Lincoln Fox was 5-year-old child Lincoln Fox (named Lincoln Fox Ramadan), a child actor/model. A representative of a talent agency claimed that the segment was a symbolic representation of giving a Grammy to his younger version, and the boy was selected because he looked the most like a young Bad Bunny. Lincoln posted on Instagram after the show that he will remember this day forever. and said, “It was my truest honor.”
Such an affirmation was necessary since social media was quick to identify the boy as Liam Conejo Ramos, another 5-year-old whose name has been on the internet rampage. The rumor went viral in part because the audience was already predisposed to see meaning: Bad Bunny had already given a halftime performance that was predominantly sung in Spanish, and the rest of his popular image had already been associated with themes of dignity and belonging. Therefore, when the Grammy handoff occurred, a good number of people interpreted it as a direct mention of a particular child, and not an off script segment of halftime narrative.
The follow-up post by Lincoln tilted towards the emotional purpose of the scene, as well as admitting the real child in the middle of rumor mill. The caption referred to an emotional, unforgettable day as being cast as the young Benito, and positioned the handoff as “a symbolic moment where the future hands the past a Grammy.” He added a brief message to Liam Ramos, who is a child actor, in the same post, sending love, an unusually close way of an account by a child actor to find itself in the middle of a national speculation, and a reminder of how easily an artificial moment can tumble into real life stories.

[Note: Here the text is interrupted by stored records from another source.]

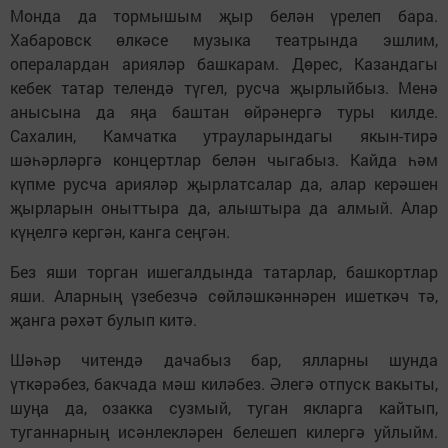
Монда да тормышым җыр белән үрелеп бара.
Хабаровск өлкәсе музыка театрында эшлим,
опералардан арияләр башкарам. Дөрес, Казандагы
кебек татар телендә түгел, русча җырлыйбыз. Менә
анысына да яңа баштан өйрәнергә туры килде.
Сахалин, Камчатка утрауларындагы якын-тирә
шәһәрләргә концертлар белән чыгабыз. Кайда һәм
күпме русча арияләр җырлатсалар да, алар керәшен
җырларын оныттыра да, алыштыра да алмый. Алар
күңелгә кергән, канга сеңгән.
Без яши торган ишегалдында татарлар, башкортлар
яши. Аларның үзебезчә сөйләшкәннәрен ишеткәч тә,
җанга рәхәт булып китә.
Шәһәр читендә дачабыз бар, ялларны шунда
үткәрәбез, бакчада мәш киләбез. Әлегә отпуск вакыты,
шуңа да, озакка сузмый, туган якларга кайтып,
туганнарның исәнлекләрен белешеп килергә уйлыйм.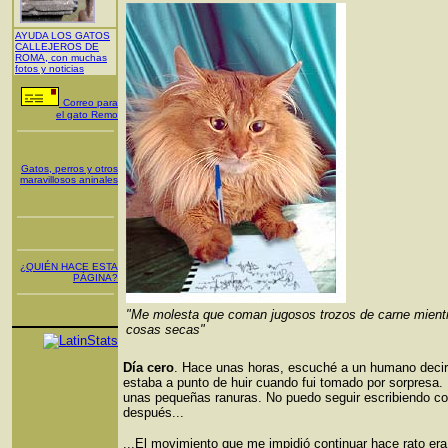
AYUDA LOS GATOS
CALLEJEROS DE
ROMA, con muchas
fotos y noticias
Corre
o para
el gato Remo
Gatos, perros y otros
maravillosos aninales
¿QUIÉN HACE ESTA
PÁGINA?
"Me molesta que coman jugosos trozos de carne mient
cosas secas"
Día cero
. Hace unas horas, escuché a un humano decir
estaba a punto de huir cuando fui tomado por sorpresa.
unas pequeñas ranuras. No puedo seguir escribiendo co
después...
...El movimiento que me impidió continuar hace rato era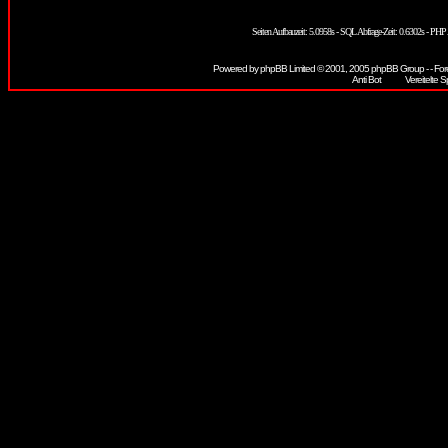
Seiten Aufbauzeit: 5.0958s - SQL Abfrage-Zeit: 0.6302s - PH
Powered by
phpBB
Limited © 2001, 2005 phpBB Group - - For
Vereitelte S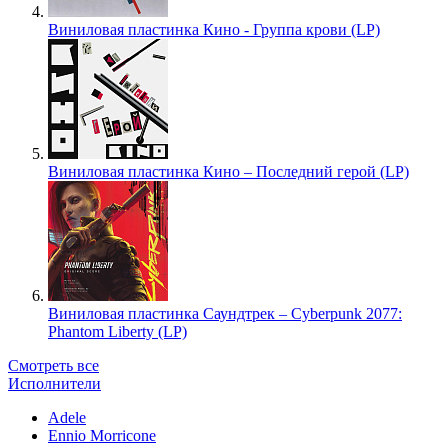
Виниловая пластинка Кино - Группа крови (LP)
Виниловая пластинка Кино – Последний герой (LP)
Виниловая пластинка Саундтрек – Cyberpunk 2077:
Phantom Liberty (LP)
Смотреть все
Исполнители
Adele
Ennio Morricone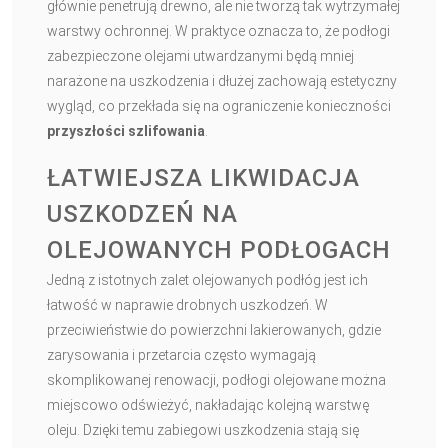
głównie penetrują drewno, ale nie tworzą tak wytrzymałej
warstwy ochronnej. W praktyce oznacza to, że podłogi
zabezpieczone olejami utwardzanymi będą mniej
narażone na uszkodzenia i dłużej zachowają estetyczny
wygląd, co przekłada się na ograniczenie konieczności
przyszłości szlifowania
.
ŁATWIEJSZA LIKWIDACJA
USZKODZEŃ NA
OLEJOWANYCH PODŁOGACH
Jedną z istotnych zalet olejowanych podłóg jest ich
łatwość w naprawie drobnych uszkodzeń. W
przeciwieństwie do powierzchni lakierowanych, gdzie
zarysowania i przetarcia często wymagają
skomplikowanej renowacji, podłogi olejowane można
miejscowo odświeżyć, nakładając kolejną warstwę
oleju. Dzięki temu zabiegowi uszkodzenia stają się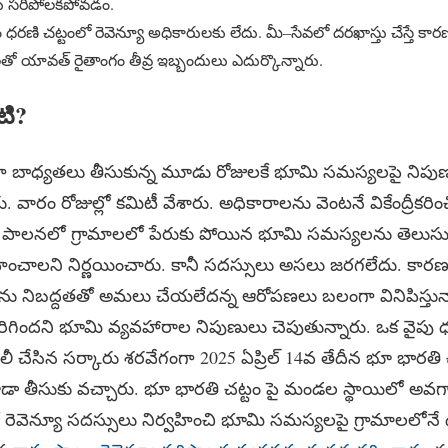
లు సరిపోలకపోవడం.
ం ధరణి చట్టంలో రెవెన్యూ అధికారులకు లేదు. మీ–సేవలో దరఖాస్తు చేస్తే కార
ో యావత్ రైతాంగం తీవ్ర ఇబ్బందులు ఎదుర్కొన్నారు.
ంటి?
రిగా బాధ్యతలు తీసుకున్న మూడు రోజులకే భూమి సమస్యలపై నిపుణు
 వారం రోజుల్లో కమిటీ వేశారు. అధికారాలను వెంటనే వికేంద్రీకరించి 
 పాలనలో గ్రామాలలో పేరుకు పోయిన భూమి సమస్యలను తెలుసుక
వహించాలని నిర్ణయించారు. కానీ సదస్సులు అసలు జరగలేదు. కార
ాలను నిబద్దతతో అమలు చేయలేదన్న ఆరోపణలు బలంగా వినిపిస్తున్నాయ
 జరిగిందని భూమి వ్యవహారాల నిపుణులు చెపుతున్నారు. ఒక వైపు ధ
ీ చేసిన సర్కారు శరవేగంగా 2025 ఏప్రిల్ 14వ తేదీన భూ భారతి చట్
 కూడా తీసుకు వచ్చారు. భూ భారతి చట్టం పై మండల స్థాయిలో అ
ో రెవెన్యూ సదస్సులు నిర్వహించి భూమి సమస్యలపై గ్రామాలలోనే 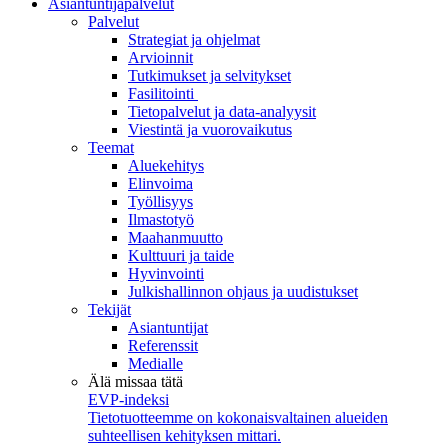
Asiantuntijapalvelut
Palvelut
Strategiat ja ohjelmat
Arvioinnit
Tutkimukset ja selvitykset
Fasilitointi
Tietopalvelut ja data-analyysit
Viestintä ja vuorovaikutus
Teemat
Aluekehitys
Elinvoima
Työllisyys
Ilmastotyö
Maahanmuutto
Kulttuuri ja taide
Hyvinvointi
Julkishallinnon ohjaus ja uudistukset
Tekijät
Asiantuntijat
Referenssit
Medialle
Älä missaa tätä
EVP-indeksi
Tietotuotteemme on kokonaisvaltainen alueiden
suhteellisen kehityksen mittari.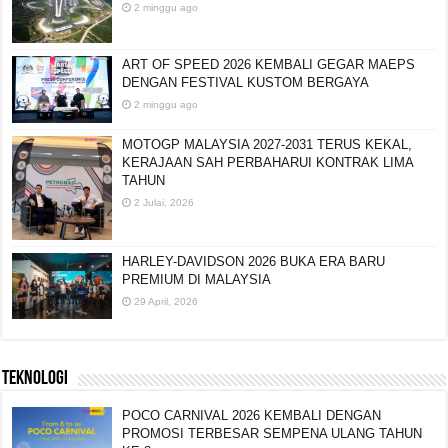
2 minggu ago
ART OF SPEED 2026 KEMBALI GEGAR MAEPS
DENGAN FESTIVAL KUSTOM BERGAYA
2 minggu ago
MOTOGP MALAYSIA 2027-2031 TERUS KEKAL,
KERAJAAN SAH PERBAHARUI KONTRAK LIMA
TAHUN
2 Julai, 2026
HARLEY-DAVIDSON 2026 BUKA ERA BARU
PREMIUM DI MALAYSIA
29 April, 2026
TEKNOLOGI
POCO CARNIVAL 2026 KEMBALI DENGAN
PROMOSI TERBESAR SEMPENA ULANG TAHUN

Even the actual performance provided viewers with a lot to discuss besides the handoff. The celebrity cameos to Bad Bunny were Pedro Pascal, Cardi B, Karol G, and Jessica Alba among others, and one could also see athletes in the mix. It also combined intimate details with cultural references, such as Puerto Rican scenery, which was a part of the staging. And in one of the least noticeable details of the viral moment, Bad Bunny told the child, Cree siempre en ti, that is, always believe in yourself.
What the viewers learned was the version of the rumor which was less complicated than the rumor itself: the boy was a working child actor, who was hired to play a part created around reflection and encouragement. However, the pace of the confusion showed yet another thing that is how a single friendly picture, transmitted to such great numbers of viewers, could turn into the projection on which the hopes, fears, and suppositions of people were encircled, even before the credits even figuratively rolled.